The headline figures are that the taxpayer should invest £43 million to hire 83 officials over the next three years. I would treat all three figures with a great degree of scepticism. Let us take the £43 million. A quick Google search will show that the average government contract goes over budget by 29%. Of course, we will not know until three years from now how Oak has fared, but as the budget was prepared using taxpayers’ imaginary money, with no accountability and to prove a business model, there is no reason to suggest that the £43 million will not conform to the national average and become £55 million.

Then we have the 83 officials.
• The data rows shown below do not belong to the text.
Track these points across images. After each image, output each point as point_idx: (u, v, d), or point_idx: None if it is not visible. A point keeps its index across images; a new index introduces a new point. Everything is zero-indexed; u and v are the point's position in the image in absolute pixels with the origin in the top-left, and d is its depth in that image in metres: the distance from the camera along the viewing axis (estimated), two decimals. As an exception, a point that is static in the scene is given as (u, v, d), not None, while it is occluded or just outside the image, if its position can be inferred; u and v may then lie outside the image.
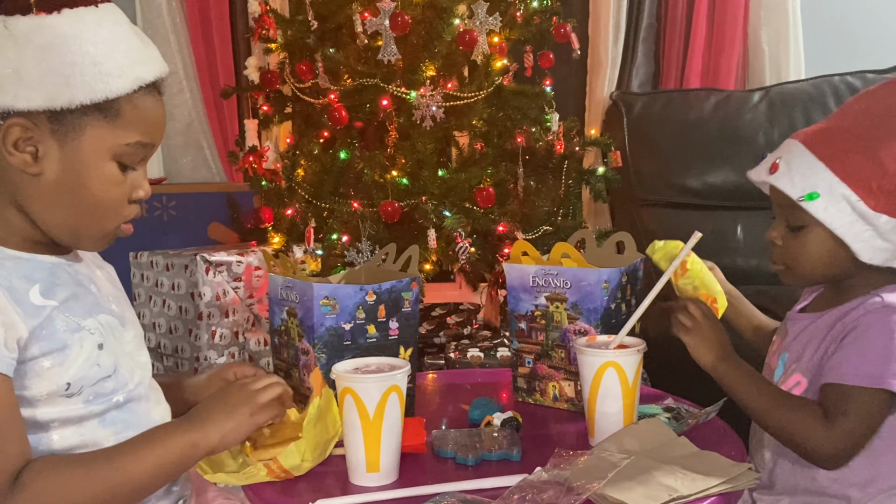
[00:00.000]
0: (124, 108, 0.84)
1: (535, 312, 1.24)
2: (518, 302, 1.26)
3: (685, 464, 0.94)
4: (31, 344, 0.80)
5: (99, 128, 0.83)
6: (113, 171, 0.86)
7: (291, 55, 2.05)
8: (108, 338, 0.88)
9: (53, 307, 0.83)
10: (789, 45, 2.62)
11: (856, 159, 1.00)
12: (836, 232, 1.01)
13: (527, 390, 1.29)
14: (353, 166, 1.94)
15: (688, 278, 1.13)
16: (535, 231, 1.99)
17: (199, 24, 2.80)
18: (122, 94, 0.83)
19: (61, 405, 0.83)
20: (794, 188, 1.02)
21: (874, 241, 1.00)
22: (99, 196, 0.85)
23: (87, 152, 0.84)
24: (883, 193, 0.99)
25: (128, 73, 0.84)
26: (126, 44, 0.85)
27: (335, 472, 1.01)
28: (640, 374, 1.07)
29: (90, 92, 0.81)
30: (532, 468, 0.95)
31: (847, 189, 0.99)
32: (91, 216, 0.86)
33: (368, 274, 1.30)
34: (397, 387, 0.96)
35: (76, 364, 0.83)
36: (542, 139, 2.07)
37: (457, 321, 2.27)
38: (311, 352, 1.12)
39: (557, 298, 1.22)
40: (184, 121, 2.82)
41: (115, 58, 0.83)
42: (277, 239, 2.02)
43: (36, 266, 0.86)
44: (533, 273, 1.24)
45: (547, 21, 2.07)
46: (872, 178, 0.99)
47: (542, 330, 1.24)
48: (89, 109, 0.82)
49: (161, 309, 2.00)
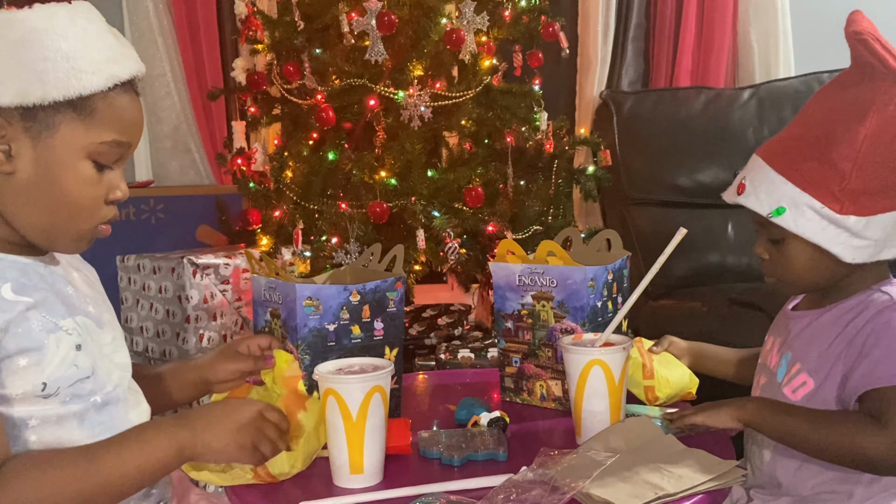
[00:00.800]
0: (99, 106, 0.83)
1: (522, 311, 1.24)
2: (504, 301, 1.25)
3: (671, 462, 0.93)
4: (4, 339, 0.79)
5: (73, 126, 0.82)
6: (88, 171, 0.84)
7: (279, 56, 2.05)
8: (86, 339, 0.87)
9: (28, 304, 0.82)
10: (779, 43, 2.62)
11: (811, 167, 1.01)
12: (812, 240, 1.01)
13: (514, 390, 1.28)
14: (342, 167, 1.93)
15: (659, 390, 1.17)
16: (526, 231, 1.99)
17: (187, 26, 2.79)
18: (96, 90, 0.82)
19: (38, 405, 0.82)
20: (762, 206, 1.03)
21: (851, 241, 1.00)
22: (73, 195, 0.84)
23: (62, 150, 0.82)
24: (845, 195, 0.99)
25: (102, 69, 0.82)
26: (100, 41, 0.84)
27: (319, 474, 1.00)
28: (626, 371, 1.06)
29: (63, 88, 0.80)
30: (518, 468, 0.94)
31: (810, 198, 1.00)
32: (65, 216, 0.85)
33: (354, 274, 1.29)
34: (381, 387, 0.95)
35: (52, 364, 0.82)
36: (532, 139, 2.07)
37: (448, 322, 2.26)
38: (295, 353, 1.11)
39: (544, 297, 1.21)
40: (171, 123, 2.81)
41: (89, 54, 0.82)
42: (266, 241, 2.00)
43: (8, 265, 0.84)
44: (519, 272, 1.23)
45: (535, 20, 2.07)
46: (832, 183, 1.00)
47: (529, 329, 1.23)
48: (63, 106, 0.81)
49: (149, 312, 1.99)
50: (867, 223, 1.00)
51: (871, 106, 0.99)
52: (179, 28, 2.79)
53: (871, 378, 0.97)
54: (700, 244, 2.35)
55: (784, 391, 1.06)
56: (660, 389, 1.17)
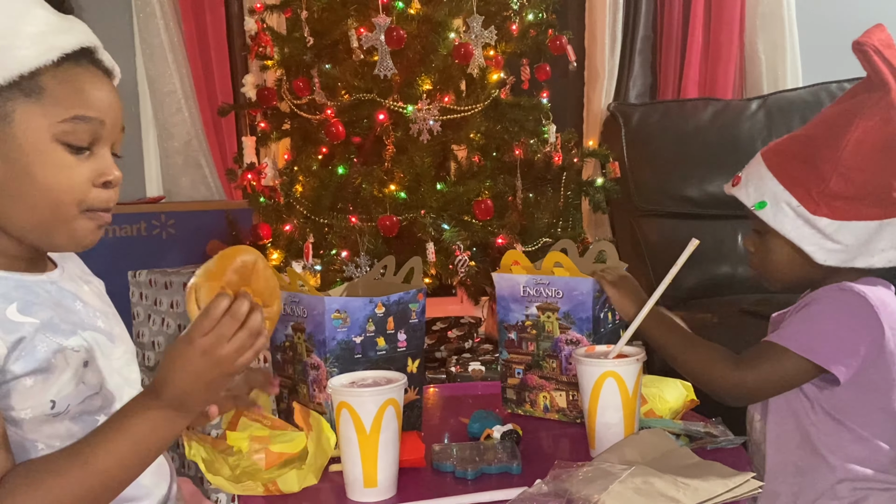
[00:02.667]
0: (48, 83, 0.78)
1: (526, 322, 1.23)
2: (508, 312, 1.25)
3: (687, 474, 0.93)
4: (10, 361, 0.77)
5: (27, 109, 0.78)
6: (59, 155, 0.79)
7: (288, 72, 2.06)
8: (95, 354, 0.85)
9: (34, 325, 0.80)
10: (786, 54, 2.62)
11: (796, 167, 1.07)
12: (788, 236, 1.07)
13: (516, 402, 1.28)
14: (351, 181, 1.93)
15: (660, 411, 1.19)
16: (535, 243, 1.99)
17: (197, 43, 2.82)
18: (37, 66, 0.77)
19: (48, 424, 0.80)
20: (749, 198, 1.10)
21: (823, 243, 1.05)
22: (49, 183, 0.79)
23: (23, 139, 0.78)
24: (822, 197, 1.04)
25: (38, 42, 0.78)
26: (31, 15, 0.79)
27: (332, 488, 1.00)
28: (640, 383, 1.06)
29: (2, 70, 0.76)
30: (532, 481, 0.94)
31: (789, 195, 1.06)
32: (49, 208, 0.80)
33: (367, 287, 1.29)
34: (394, 400, 0.95)
35: (59, 382, 0.80)
36: (540, 151, 2.07)
37: (458, 335, 2.26)
38: (323, 367, 1.10)
39: (549, 308, 1.21)
40: (182, 139, 2.83)
41: (22, 30, 0.77)
42: (276, 255, 2.01)
43: (14, 284, 0.82)
44: (524, 283, 1.23)
45: (543, 34, 2.08)
46: (811, 184, 1.05)
47: (533, 340, 1.23)
48: (9, 91, 0.77)
49: (160, 327, 2.00)
50: (839, 227, 1.04)
51: (858, 114, 1.04)
52: (189, 45, 2.82)
53: (775, 335, 1.05)
54: (710, 255, 2.35)
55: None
56: (660, 409, 1.18)
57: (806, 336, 1.02)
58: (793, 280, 1.12)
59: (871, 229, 1.04)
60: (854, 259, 1.05)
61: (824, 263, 1.06)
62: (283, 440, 1.02)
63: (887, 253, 1.05)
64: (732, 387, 1.05)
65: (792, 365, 1.03)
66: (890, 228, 1.04)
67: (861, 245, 1.05)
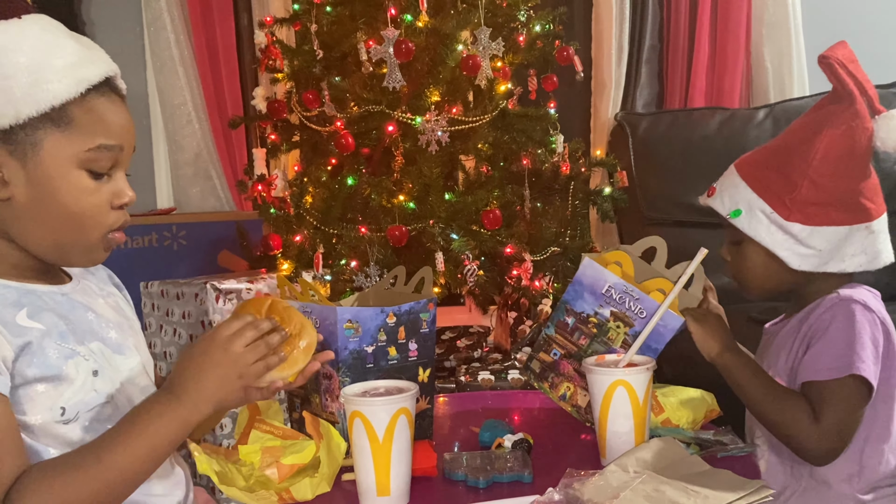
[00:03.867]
0: (76, 114, 0.82)
1: (591, 318, 1.19)
2: (578, 299, 1.20)
3: (697, 482, 0.93)
4: (20, 366, 0.79)
5: (55, 139, 0.82)
6: (83, 181, 0.83)
7: (298, 84, 2.08)
8: (103, 364, 0.87)
9: (42, 331, 0.82)
10: (792, 62, 2.63)
11: (768, 175, 1.11)
12: (762, 243, 1.11)
13: (538, 376, 1.25)
14: (361, 192, 1.95)
15: (677, 420, 1.18)
16: (543, 252, 2.00)
17: (207, 56, 2.85)
18: (67, 98, 0.81)
19: (59, 430, 0.82)
20: (724, 207, 1.15)
21: (797, 248, 1.09)
22: (72, 208, 0.83)
23: (51, 166, 0.82)
24: (794, 204, 1.09)
25: (68, 75, 0.81)
26: (60, 48, 0.83)
27: (345, 497, 1.01)
28: (650, 392, 1.07)
29: (33, 103, 0.80)
30: (544, 490, 0.94)
31: (763, 203, 1.10)
32: (71, 230, 0.84)
33: (378, 297, 1.31)
34: (406, 409, 0.96)
35: (71, 389, 0.82)
36: (548, 161, 2.09)
37: (467, 344, 2.26)
38: (335, 376, 1.11)
39: (624, 319, 1.17)
40: (193, 151, 2.85)
41: (51, 63, 0.81)
42: (286, 265, 2.03)
43: (25, 293, 0.85)
44: (612, 282, 1.17)
45: (550, 45, 2.10)
46: (784, 192, 1.09)
47: (589, 336, 1.20)
48: (39, 122, 0.81)
49: (172, 338, 2.01)
50: (811, 232, 1.08)
51: (825, 124, 1.09)
52: (200, 58, 2.85)
53: (809, 370, 1.05)
54: (717, 264, 2.34)
55: None
56: (677, 419, 1.18)
57: (845, 358, 1.03)
58: (769, 287, 1.15)
59: (840, 234, 1.09)
60: (826, 264, 1.09)
61: (798, 268, 1.10)
62: (294, 451, 1.02)
63: (857, 258, 1.09)
64: (818, 441, 1.02)
65: (850, 391, 1.03)
66: (858, 234, 1.09)
67: (833, 250, 1.09)
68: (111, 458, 0.79)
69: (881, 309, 1.09)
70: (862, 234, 1.09)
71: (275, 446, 1.03)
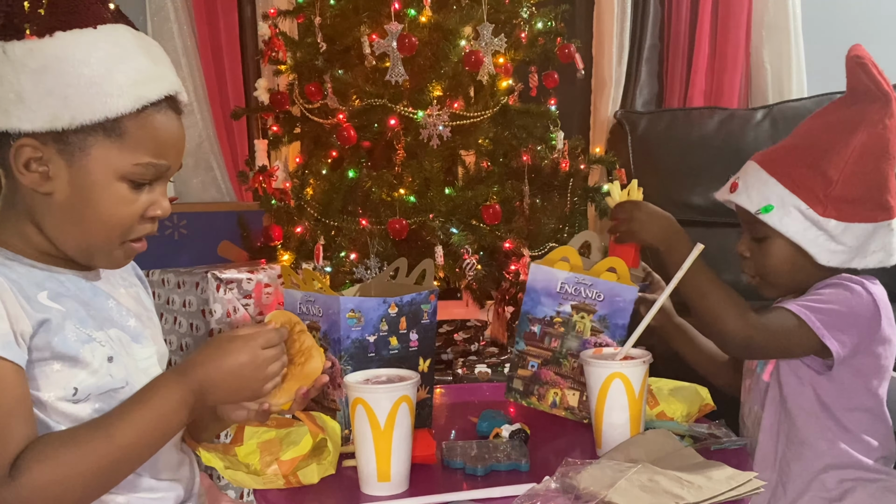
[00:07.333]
0: (130, 128, 0.84)
1: (555, 318, 1.22)
2: (536, 305, 1.24)
3: (691, 472, 0.95)
4: (37, 341, 0.81)
5: (105, 148, 0.84)
6: (122, 191, 0.86)
7: (301, 76, 2.09)
8: (119, 351, 0.89)
9: (62, 313, 0.84)
10: (791, 64, 2.65)
11: (802, 172, 1.12)
12: (793, 239, 1.12)
13: (523, 393, 1.28)
14: (362, 185, 1.97)
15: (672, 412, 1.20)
16: (542, 248, 2.01)
17: (210, 47, 2.85)
18: (123, 113, 0.83)
19: (70, 407, 0.84)
20: (752, 203, 1.15)
21: (828, 244, 1.11)
22: (108, 216, 0.86)
23: (95, 172, 0.84)
24: (829, 200, 1.10)
25: (128, 92, 0.83)
26: (127, 64, 0.84)
27: (346, 483, 1.03)
28: (646, 385, 1.09)
29: (90, 112, 0.82)
30: (540, 478, 0.96)
31: (797, 199, 1.11)
32: (101, 235, 0.87)
33: (379, 289, 1.32)
34: (407, 397, 0.98)
35: (85, 371, 0.84)
36: (548, 157, 2.10)
37: (464, 338, 2.28)
38: (337, 364, 1.13)
39: (585, 309, 1.20)
40: (194, 141, 2.86)
41: (114, 78, 0.83)
42: (287, 256, 2.04)
43: (48, 277, 0.87)
44: (563, 279, 1.21)
45: (551, 42, 2.11)
46: (818, 188, 1.10)
47: (559, 337, 1.23)
48: (93, 129, 0.83)
49: (172, 326, 2.03)
50: (845, 229, 1.10)
51: (862, 123, 1.10)
52: (203, 49, 2.85)
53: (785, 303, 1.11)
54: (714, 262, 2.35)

If anyone can wade through Oak’s 75-page acronym and jargon-laden business case, they will find that there are not 83 officials but 82.6 so-called full-time equivalents, so some poor soul is going to be 0.4 of himself or herself short. We then find that their main responsibility is procurement: £16 million-worth of material over the period. Anyone can do the maths; that is £193,000 per person. As these procurements break down into 12 lots, that is £16,000 per procurement item.

Bearing in mind the costs of those 82.6 people and their overheads, I have never come across a less efficient purchasing KPI. But they have nothing to worry about because, amazingly, nobody is in charge. We eventually find somebody called the senior responsible officer, but that role turns out to have two names to it followed by “job-share”, in brackets.

Lastly, we come to the three years. Unfortunately, my four minutes will soon be up so I can only ask: has anyone ever come across a government department, quango or arm’s-length body that voluntarily liquidated itself after three years, no matter how worthy that liquidation may have been? I fear that, unless we prevent it from starting, we will be stuck with Oak for ever.

This is an absolutely classic case of departmental overreach: an ill-conceived and unnecessary waste of taxpayers’ money, which can only undermine the private sector for no benefit to anyone, except the people who work for it. I urge all concerned to hand the programme back to publishing professionals who know what they are doing, are accountable for their success and failure and do it for a living.